Are New Home Prices, Starts and Sales Rates Nearing Bottom?
RISMEDIA, August 19, 2009-According to John Burns Real Estate Consulting’s August 2009 survey of new home builders, housing market stability is just around the corner.
“While conditions vary by region and location, we are almost at a point where the majority of our respondents indicate that the housing market has stabilized,” said Jody Kahn, vice president of Irvine, Calif.-based John Burns Real Estate Consulting.
This month’s sample consists of 292 home building industry executives from public and private companies. In total, their insight is reflective of on-the-ground conditions in 89 MSAs and 1,857 communities.
-Price stability emerged in most areas of TX, CA and the Northeast, with FL and the Midwest close behind. The Northwest, Southeast, Southwest and outlying areas in all submarkets continue to struggle.
-Sales per community have not changed much for several months.
-Starts are increasing in 7 of the 10 regions.
The survey also shows that Federal intervention is having a positive impact on the housing market. “The phrase ‘tax credit’ dominates in the verbatim comments we got from builders,” said CEO John Burns. “We continue to expect improving conditions for the next several months as the November 30 tax credit deadline approaches.”
New home pricing net of incentives is almost flat nationally. California, Texas and the Northeast (including Washington D.C.) report flat prices, with as many locations now raising prices or eliminating incentives as are continuing to drop prices. The number of builders dropping prices only slightly outweighs those raising prices in the Midwest and Florida. The Northwest, Southeast (Carolinas and Georgia) and Southwest are the notable exceptions, where prices continue to fall. In almost all markets, the lower price points are faring better than the higher price points due to FHA financing and the Federal tax credit.
Ratings of current sales and expected sales rose slightly, while the traffic rating was flat from July 2009. While sales remain very low, builders reported that sales have improved month-over-month 6 of the last 7 months. The Southern California and Northeast regions posted notable gains in ratings of current sales and traffic, while Northern California’s ratings declined. Notably, numerous California builders reported a distinct falloff in sales following the end of the State tax credit in early July.

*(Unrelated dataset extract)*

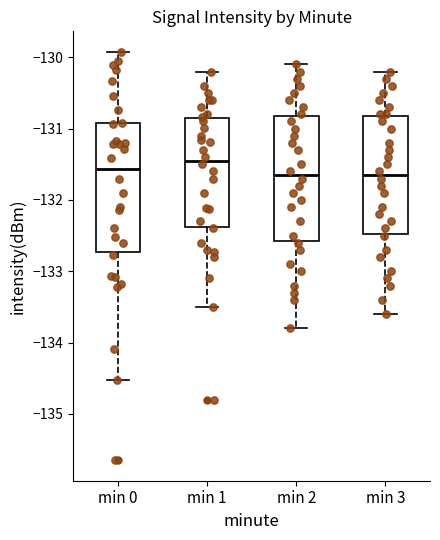

Where does the upper whisker of the box for min 2 end on the y-axis? The values are not printed on the chart, so give them approximately, as read against the axis.

-130.1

Starts increased in 7 of the 10 regions of the country. The largest increases month-over month are in the Northeast (+41%) and Southern Florida (+31%), and the largest decreases are in the Northwest (-22%) and Northern California (-21%). One reason for increased starts is the lack of inventory. Unsold finished inventory has now declined to 3.2 homes per community.
Direct home and site construction costs are down 11-15% from peak. The results vary widely by builder, with 14% reporting cost reductions in excess of 25% and 5% reporting no cost reductions at all.